Hey Thierry,

Thank you for your input!

On 2 April 2015 at 16:59, Thierry Goubier <thierry.goubier@gmail.com> wrote:
Hi Jan,

2015-04-02 16:36 GMT+02:00 Jan Kurš <kurs@iam.unibe.ch>:
Hi All,

I have pushed a new version for indentation sensitivity into the PetitParser. If I am not mistaken, with the new changes, you can parse languages such as Python, F#, Haskell, YAML or Markdown. There are proof of concept implementations in the PetitParser repository. YAML and Markdwon are almost complete, for Python only the indentation-sensitive rules.

There is a small introduction to the indentation parsing with PetitParser (http://scg.unibe.ch/research/indentParsing), let me know, if you are missing something or if you want to know something more. There are also many examples of the indentation sensitive grammars in the repository.

This is interesting. Thanks for the description and the link.

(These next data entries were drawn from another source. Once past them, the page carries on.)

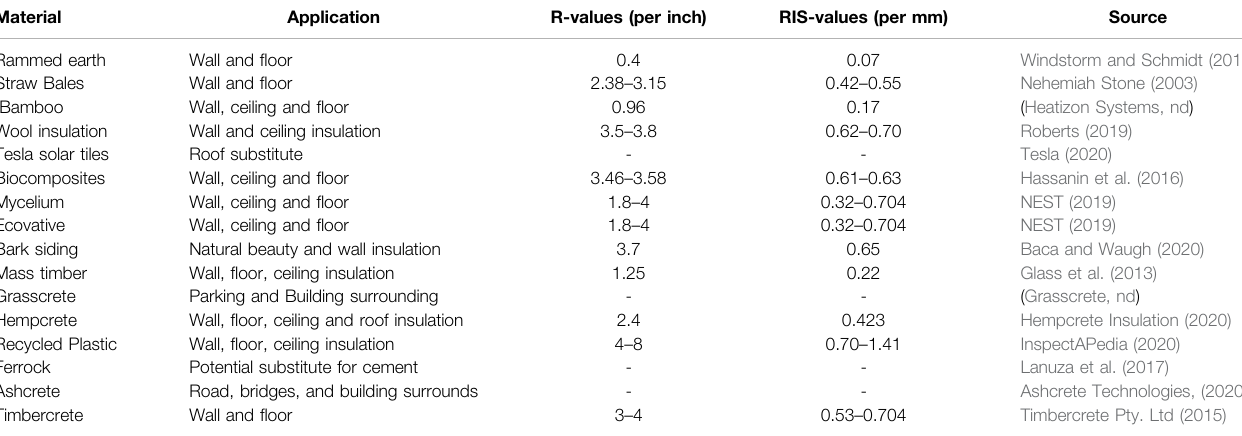
TABLE 4 | Alternative building materials.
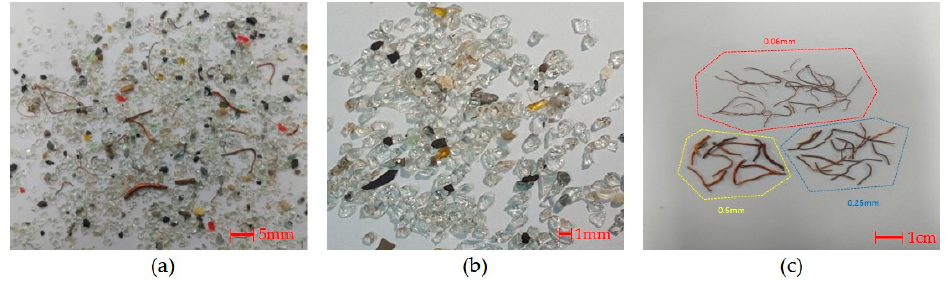
Figure 3. Automobile-shredder-residue (ASR) samples used in this study: ( a ) ASR; ( b ) glass; ( c ) copper wire.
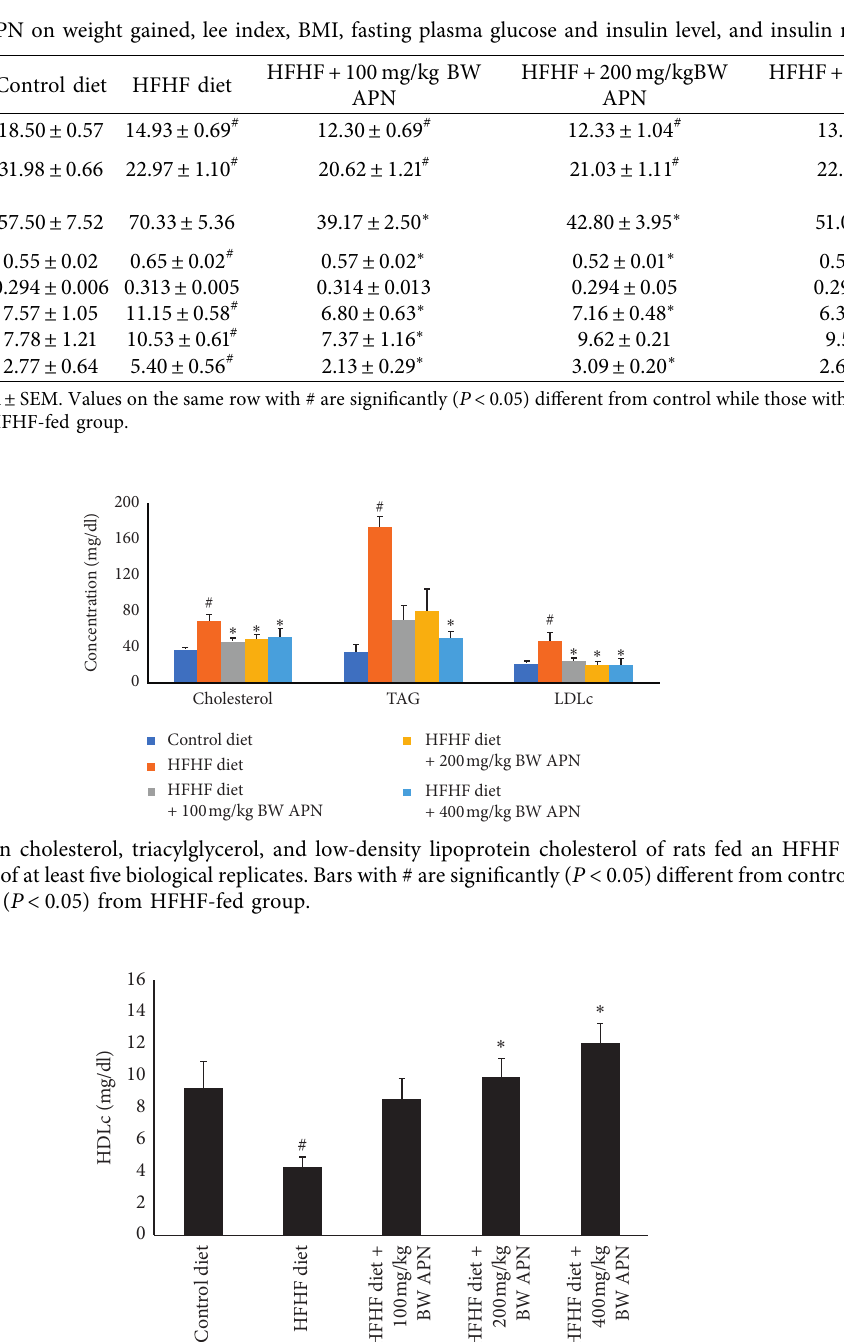
Figure 2: Effect of APN on HDLc of rats fed an HFHF diet. Values are represented as mean ± SEM of at least five biological replicates. Bars with # are significantly ( P < 0 . 05) different from control while bars with ∗ are significantly different ( P < 0 . 05) from HFHF-fed group.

One note in the end: isn't it that in fact what you are eating with the indentation stack is more than whitespace (i.e. bullet points)? See last paragraph, because your approach benefit is that you can use more than whitespace as indent, anything arbitrary would do, if I have understood correctly.
 

Oh, you are absolutely right, you can consume any parsing expression with the indentation stack (even though I would prefer nothing more complicated than regex there :).

I did not mentioned it in the link above. But for example in Markdown, one use the indentation stack to recognize nesting of quoted blocks and lists, that starts with '>' and with whitespaces. In markdown, each quoted block or nested list pushes to the indentation stack and all the expressions on the indentation stack are evaluated in a sequence at the beginning of each line. So IMO you understand that correctly.
 

If you wonder about performance, the indentation sensitive grammar is approximately five times slower, because the position and an extra indentation stack is remembered instead of the simple position. If you don't use indentation, there is no slowdown. I am working on improvements, any ideas are welcome :)

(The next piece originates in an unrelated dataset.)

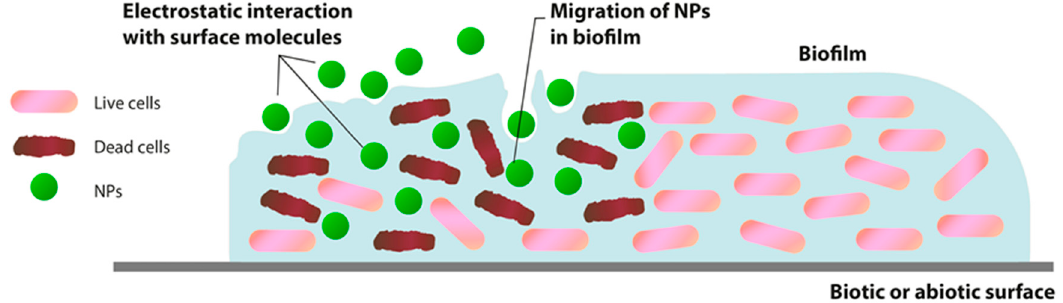
Figure 1. Interaction between metal oxides nanoparticles (NPs) and biofilm.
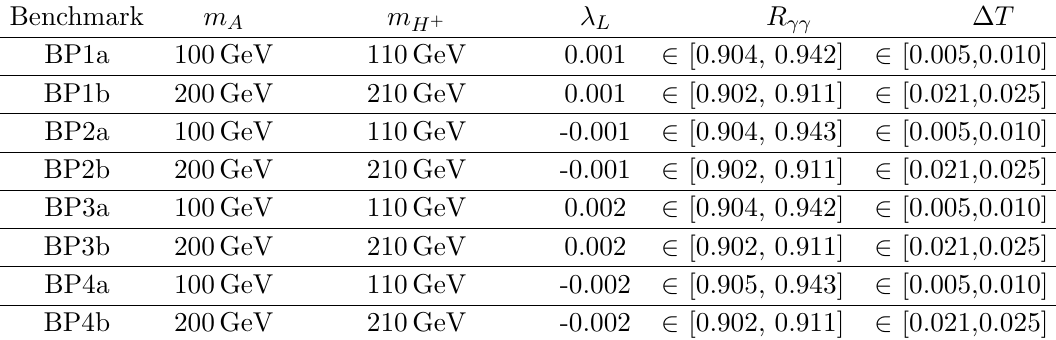
Table 1 . Benchmark points, 50 GeV < m H < 80 GeV, satisfying the constraints listed in sec- tion 3, chosen to illustrate the e(cid:11)ect of the one-loop corrections. The same benchmarks can also be expressed in terms of the corresponding (cid:22) 2 values using m 2 variations of (cid:1) T and R (cid:13)(cid:13) are also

Totally out of the blue: your typical indentation parsing expression is a regex type of thing. What about compiling it as a SmaCC scanner? Such a PP parser would be equivalent to a Lexing automaton, and good compilers exist for such automatons.


Good point, I do plan to do something like this for any parsing expression to get some performance. And it is a good idea to use SmaCC infrastructure for this.

Yet, the main performance problem with indentation expressions is to manage the indentation stack. That stack needs to be memoized (before choices, sequences, predicates) and restored if necessary, which takes most of the time. I hope some copy-on-demand will lower the overhead.
 
Thierry



Jan
 
 

If you don't like new changes, you can still stable version (ConfigurationOfPetitParser loadStable) or version 1.11.